12. Ten aanzien van de hoogte van de premie overweegt het hof als volgt. Volgens Benevia blijkt uit het polisblad dat een premie van € 4.650,87 per jaar is overeengekomen. Het hof is van oordeel dat gelet op de omstandigheid dat het polisblad pas op 26 februari 2003 is afgegeven, uit de enkele vermelding van deze premie op het polisblad niet kan worden afgeleid dat deze premie inderdaad in juli 2002 is overeengekomen. Bovendien heeft [geïntimeerde] verklaard dat hij na ontvangst van het polisblad [D] heeft gebeld omdat de premie te hoog was. Benevia stelt in de memorie van grieven onder 4.3 dat zij hiervan niet op de hoogte is, en dat [D] niets heeft verklaard over het vermeende telefonische contact tussen hem en [geïntimeerde] in februari 2003. Aldus heeft Benevia onvoldoende gemotiveerd betwist dat [geïntimeerde] na ontvangst van de polis [D] heeft gebeld om hem te zeggen dat de premie te hoog was. Uit de enkele omstandigheid dat [D] daar niets over heeft verklaard, kan immers niet worden afgeleid dat [geïntimeerde] en [D] géén contact hebben gehad.

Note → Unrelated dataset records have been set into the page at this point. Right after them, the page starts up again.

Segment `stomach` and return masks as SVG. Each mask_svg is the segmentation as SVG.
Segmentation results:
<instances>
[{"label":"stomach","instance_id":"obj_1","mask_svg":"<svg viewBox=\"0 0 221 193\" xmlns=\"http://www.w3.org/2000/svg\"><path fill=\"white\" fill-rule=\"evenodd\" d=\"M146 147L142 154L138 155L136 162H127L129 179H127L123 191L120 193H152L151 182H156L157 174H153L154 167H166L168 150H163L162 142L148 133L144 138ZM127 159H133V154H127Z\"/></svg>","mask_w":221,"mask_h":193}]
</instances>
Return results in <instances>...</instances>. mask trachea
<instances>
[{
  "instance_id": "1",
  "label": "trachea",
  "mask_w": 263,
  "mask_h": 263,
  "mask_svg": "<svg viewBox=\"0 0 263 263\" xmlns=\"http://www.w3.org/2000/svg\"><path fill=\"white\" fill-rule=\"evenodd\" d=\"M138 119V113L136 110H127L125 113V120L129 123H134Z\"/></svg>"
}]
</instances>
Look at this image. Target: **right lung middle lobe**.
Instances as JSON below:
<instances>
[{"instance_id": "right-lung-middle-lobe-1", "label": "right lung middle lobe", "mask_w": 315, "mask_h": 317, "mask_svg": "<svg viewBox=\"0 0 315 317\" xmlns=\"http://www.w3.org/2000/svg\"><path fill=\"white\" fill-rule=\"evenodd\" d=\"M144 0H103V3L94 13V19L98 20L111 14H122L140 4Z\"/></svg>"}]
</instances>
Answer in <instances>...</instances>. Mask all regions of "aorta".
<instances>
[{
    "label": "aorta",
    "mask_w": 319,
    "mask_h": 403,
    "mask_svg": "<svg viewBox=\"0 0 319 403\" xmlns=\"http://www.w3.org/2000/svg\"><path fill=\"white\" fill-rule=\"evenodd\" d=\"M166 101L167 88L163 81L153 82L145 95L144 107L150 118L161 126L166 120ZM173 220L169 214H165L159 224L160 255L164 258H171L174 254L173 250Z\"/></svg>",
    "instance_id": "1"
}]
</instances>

13. Ook uit de getuigenverklaringen kan niet worden afgeleid dat een premie van € 4.650,87 per jaar is overeengekomen. De heer [naam, hierna: G], financieel directeur van Benevia, heeft ter comparitie van 19 januari 2007 slechts verklaard dat de premie van € 4.650,87 per jaar hem niet vreemd voorkomt, omdat het wel om een Jaguar gaat. Het hof is evenwel van oordeel dat dit - zeker in het licht van het feit dat [geïntimeerde] vanaf 16 mei 2003 voor deze Jaguar een jaarpremie inclusief kosten van € 2.981,83 is gaan betalen - onvoldoende is om te kunnen vaststellen dat een dergelijke premie is overeengekomen.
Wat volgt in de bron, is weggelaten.